New Transparency Requirements Issued for Pharmacy Benefit Managers

On April 12, 2012, the Centers for Medicare & Medicaid Services (CMS) codified the new reporting requirements, confidentiality protections, and penalty provisions for pharmacy benefits manager (PBM) data.

Section 1150A of the Patient Protection and Affordable Care Act (PPACA) (P.L. 111-148), as amended by section 6005 of the Act, requires Medicare Part D sponsors and other entities that provide pharmacy benefits management services (PBMs) to report various data elements to CMS. The statute specifies that this data is confidential and generally must not be disclosed by the government or by a plan receiving the information, except in certain instances when the government is allowed to disclose the information in a non-identifiable form.
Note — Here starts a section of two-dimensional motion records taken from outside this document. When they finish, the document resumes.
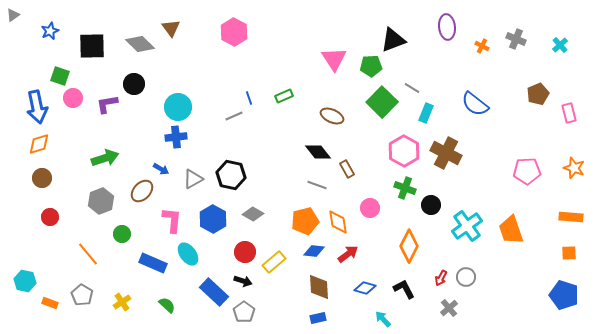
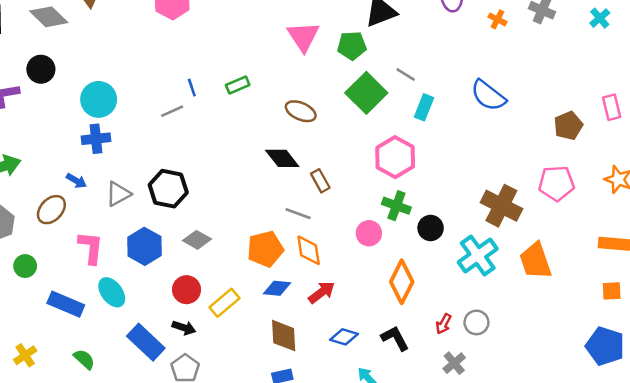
brown pentagon: (538, 94) -> (568, 126), moved
brown cross: (446, 153) -> (501, 206), moved
gray line: (317, 185) -> (298, 214), moved
pink circle: (370, 208) -> (369, 233), moved

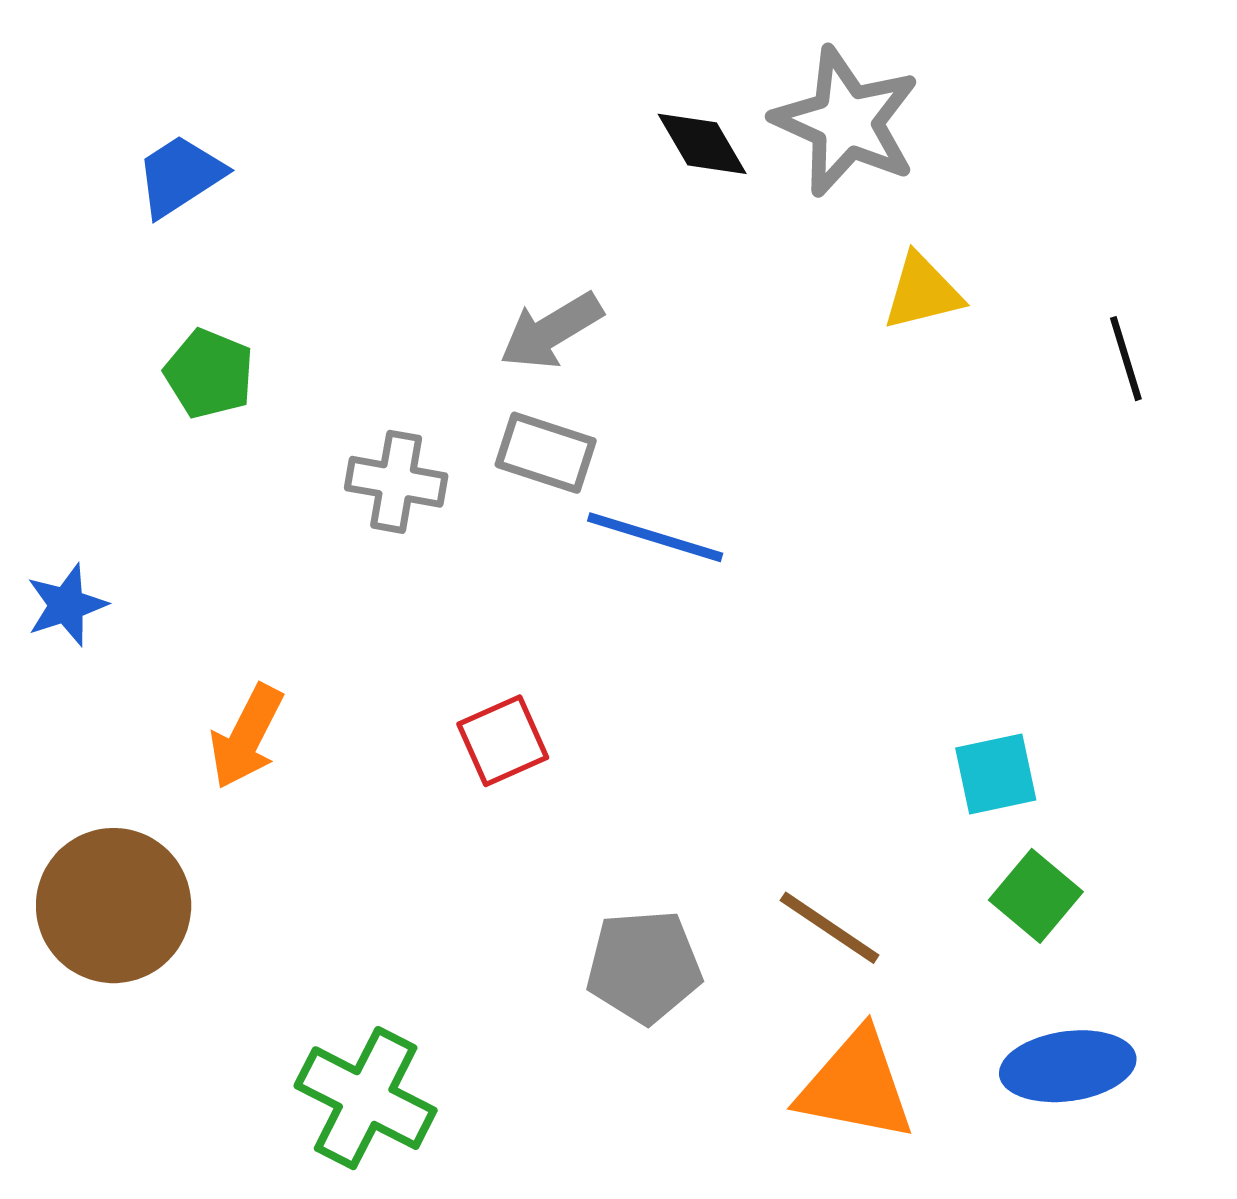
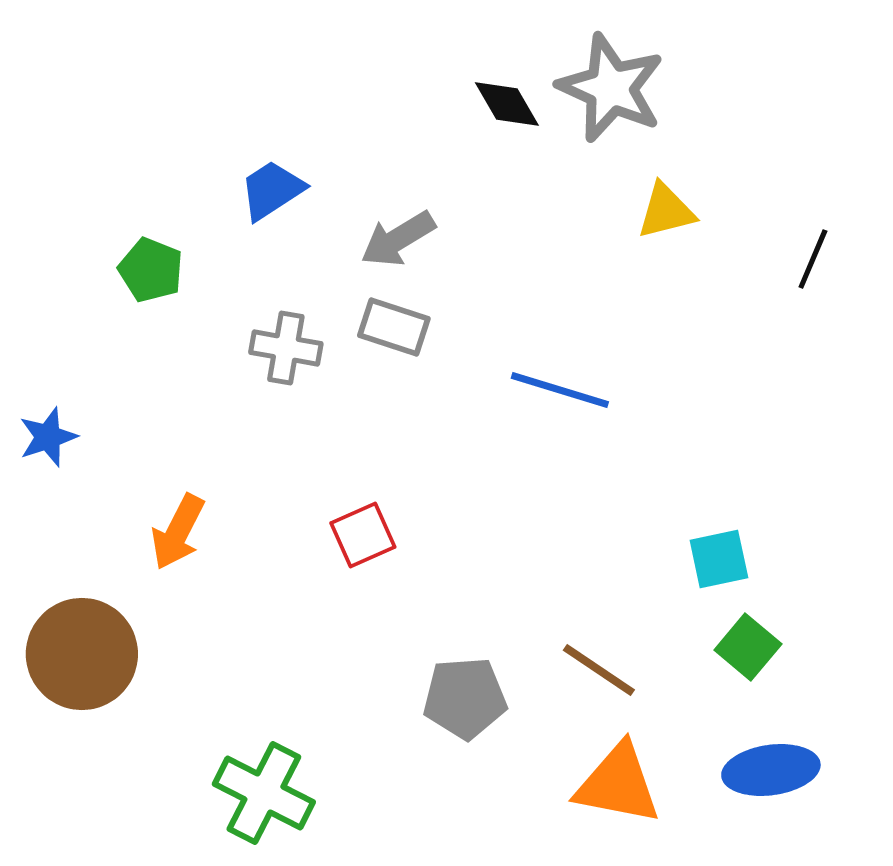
blue trapezoid: (180, 176) -> (272, 190), moved
black line: (1126, 359) -> (813, 259), turned 40
blue line: (655, 537) -> (560, 390), moved

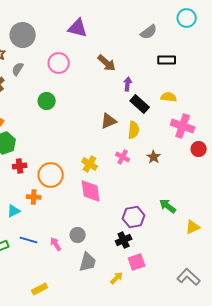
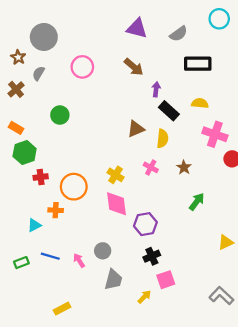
purple triangle: (78, 28) -> (137, 28), moved
black rectangle: (167, 60) -> (198, 64), size x1.4
green circle: (47, 101) -> (60, 115), moved
green arrow: (168, 206) -> (197, 202), moved, turned 90
purple hexagon: (134, 217) -> (145, 224), moved

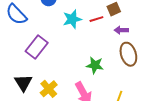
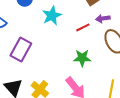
red line: (96, 19) -> (83, 27), moved

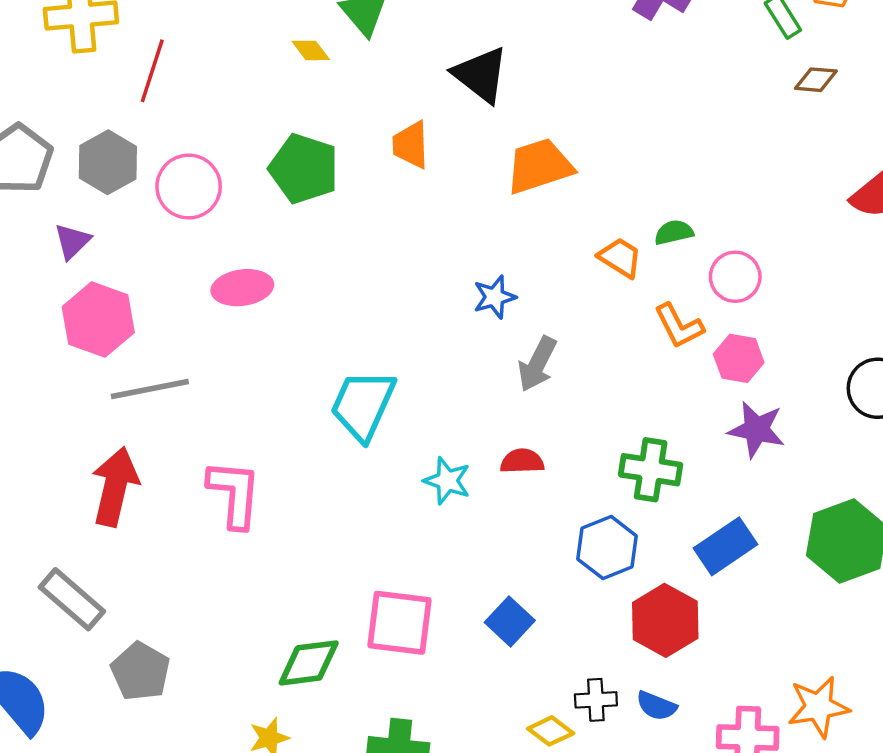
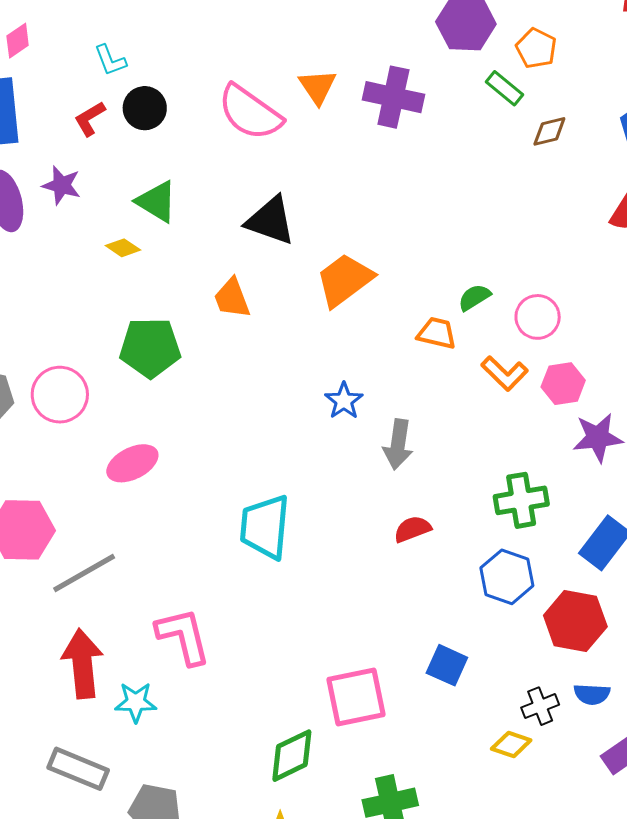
cyan star: (447, 481) -> (136, 702), moved

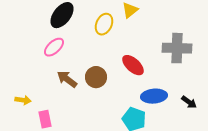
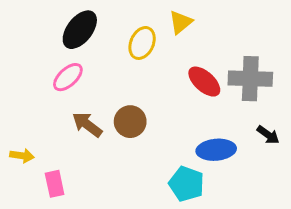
red ellipse: (133, 65) -> (204, 82), moved
black arrow: (189, 102) -> (268, 135), moved

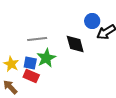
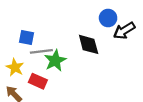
gray line: (37, 39) -> (41, 51), moved
blue square: (30, 63) -> (26, 38), moved

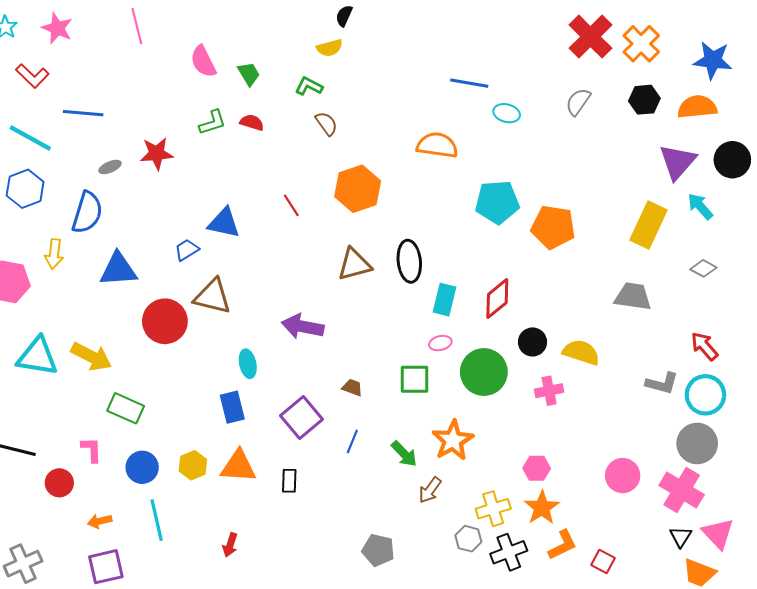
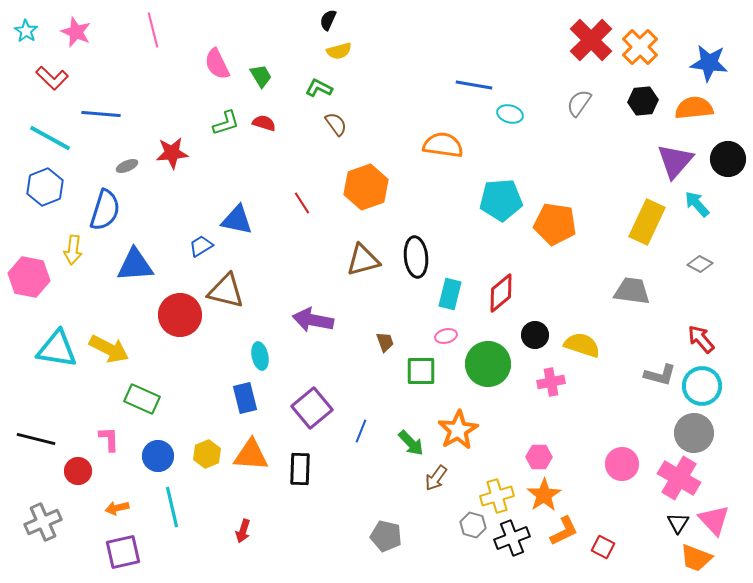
black semicircle: (344, 16) -> (328, 20), moved
brown trapezoid: (352, 388) -> (385, 342), moved, turned 50
black rectangle: (289, 481) -> (300, 469), size x1.4
gray cross: (23, 564) -> (43, 522), moved

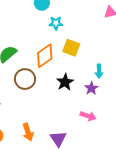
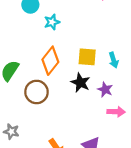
yellow square: (71, 48) -> (87, 57), moved
purple star: (91, 88) -> (105, 89), moved

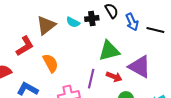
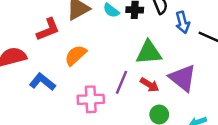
orange semicircle: (51, 63) -> (76, 55), turned -114

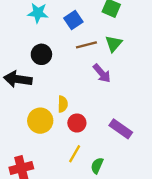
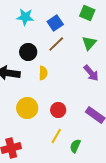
brown line: (86, 45) -> (56, 44), moved, turned -30
purple arrow: (102, 73) -> (91, 73), moved
yellow semicircle: (63, 104) -> (43, 73), moved

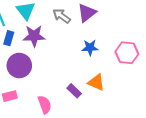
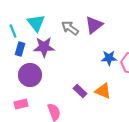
blue star: (90, 48) -> (109, 58), moved
purple rectangle: (74, 91) -> (80, 91), moved

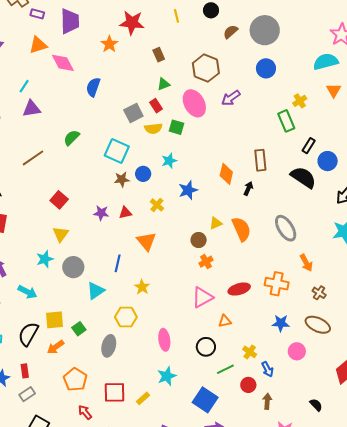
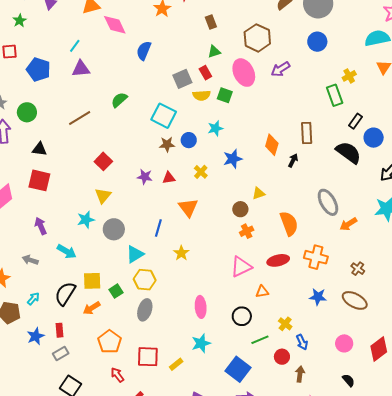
orange semicircle: (241, 229) -> (289, 223), moved
orange arrow: (306, 263) -> (348, 224), moved, turned 84
yellow hexagon: (126, 317) -> (145, 280), moved
pink circle: (297, 351) -> (344, 343), moved

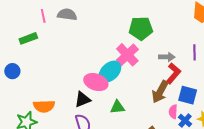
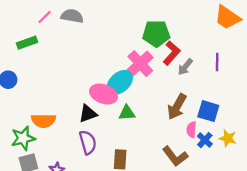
pink line: (43, 16) -> (45, 17), turned 56
gray arrow: (167, 57) -> (185, 67), turned 126
red L-shape: (173, 73) -> (172, 53), moved
green triangle: (117, 107) -> (127, 113), moved

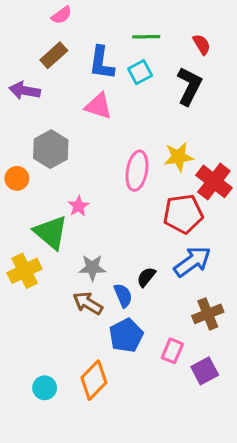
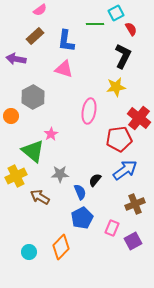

These new requirements will be codified at 42 C.F.R. section 423.514(d) effective June 1, 2012.  There are severe penalties for those that fail to meet these requirements.

 Reporting Requirements

The new regulations require each entity that provides pharmacy benefits management services to provide to the Part D sponsor, and for each Part D sponsor to provide to CMS:

  • The total number of prescriptions that were dispensed.
  • The percentage of all prescriptions that were provided through retail pharmacies compared to mail order pharmacies.
  • The percentage of prescriptions for which a generic drug was available and dispensed, by pharmacy type, that are paid by the Part D sponsor or PBM under the contract. The pharmacy types include independent, chain, supermarket, or mass merchandiser pharmacies that are licensed by the State and that dispense medication to the general public.  
  • The aggregate amount and type of rebates, discounts, or price concessions that the PBM negotiates that are attributable to patient utilization under the plan. This data does not include bona fide service fees, which CMS newly defines in 42 C.F.R. 423.501 as fees paid by a manufacturer to an entity that represent fair market value for a bona fide, itemized service actually performed on behalf of the manufacturer that would otherwise be performed (or contracted for) by the manufacturer in the absence of the service arrangement, and that are not passed on in whole or in part to a customer of an entity, whether or not the entity takes title to the drug.
  • The aggregate amount of the rebates, discounts, or price concessions that are passed through to the plan sponsor, and the total number of prescriptions that were dispensed.
  • The aggregate amount of the difference between the amount the Part D sponsor pays the PBM and the amount that the PBM pays retail pharmacies, and mail order pharmacies.

 Data Confidentiality

 The data disclosed by a Part D sponsor or PBM under these rules is confidential and must not be disclosed by the Secretary of HHS or by any plan receiving the data. The Secretary, however, may disclose the data as necessary to carry out the provisions of PPACA, Part D of Title XVIII, or to permit the review of the data by the Comptroller General or the Director of the Congressional Budget Office.  In addition, when disclosing the data, the Secretary must only disclose it in a form which does not reveal the identity of a specific PBM, plan, or prices charged for drugs.


If a Part D sponsor or PBM fails to provide the required data on a timely basis or knowingly provides false data, the penalty provisions of section 1927(b)(3)(C) of the Social Security Act  are applicable. Failure to provide data on a timely basis may result in a penalty of up to $10,000 per day. Knowingly providing false information may result in a civil money penalty in an amount not to exceed $100,000 for each item of false information.  The financial penalty for knowingly providing false information is in addition to any other that may be imposed by law.